UK GDP grew 0.7% in the June quarter, although there are signs that the recovery is easing. Industrial production fell 0.4% in June, with mining and quarrying falling 3.8% on the back of lower commodity prices. Manufacturing production increased 0.2% in June, up only 0.5% in the year. Retail sales rose 0.1% in July, up 4.2% in the year and higher than 2.8% a year ago, indicating domestic demand remains solid.

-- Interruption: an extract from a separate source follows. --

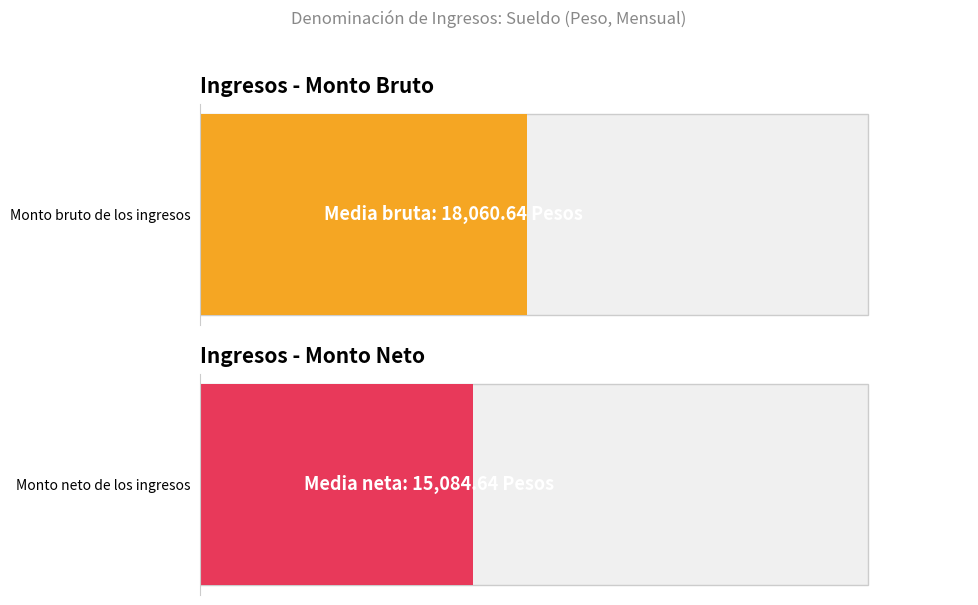

Is the value of Monto bruto de los ingresos at 20220005 greater than the value of Monto neto de los ingresos at 20220005?

Yes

However, employment has declined recently, although the unemployment rate remained steady at 5.6%. Core inflation rose to a 5-month high, reaching an annual rate of 1.2% in July and supporting expectations of tightening. However, on balance the recovery appears to be slowing slightly and market pricing for a rate increase by the end of the year has reduced over the month as the combination of a strong pound and low commodity prices suppress inflationary pressure.     

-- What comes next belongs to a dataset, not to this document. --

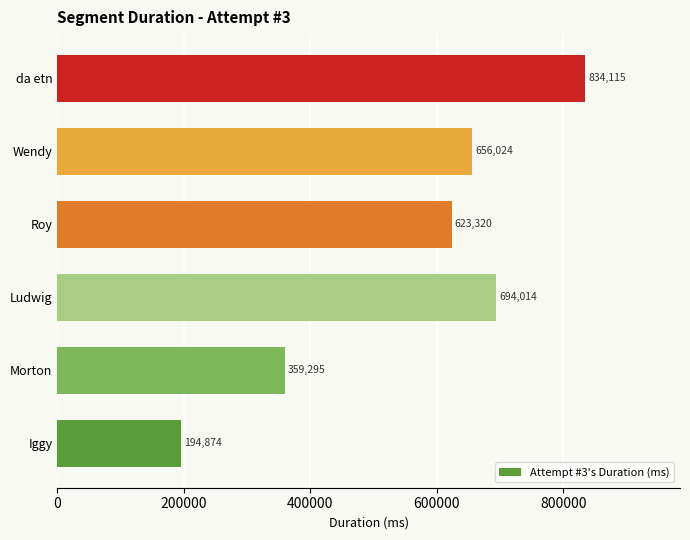

Where is the data nearest to the value 514494?

Roy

Japan slowing, rest of Asia expected to follow

Japanese GDP contracted 0.4% in the June quarter, driven by weak exports, reflecting the slowdown in China, and weak consumer spending, following subdued wage growth and bad weather. Exports fell 1.3%, 0.4%, and 0.2% to China, the rest of Asia, and the US respectively. The slowdown in China is expected to weigh on other economies in the region and growth outlooks for the region have been revised down in the past couple of months.

Figure 5: US, euro area, UK and Japan GDP growth
Figure 5: US, euro area, UK and Japan GDP growth.
Source: Haver

Financial markets reflect weaker outlook

The economic developments for the month have been viewed pessimistically by markets, particularly equities. China’s CSI 300 declined 21% from the end of July to 26 August, falling back to its December 2014 levels, despite intervention by authorities to stem the decline. The S&P 500 has fallen 7.8% over the same period. Commodity prices dipped, with the CRB index falling to a 13- year low, led by the price of oil which has dropped 21% since late July. Consequently, appetite for safe-haven securities increased with US 10 year bond rates falling 10 basis points. There was some recovery in many financial markets following policy measures announced in China on 25 August.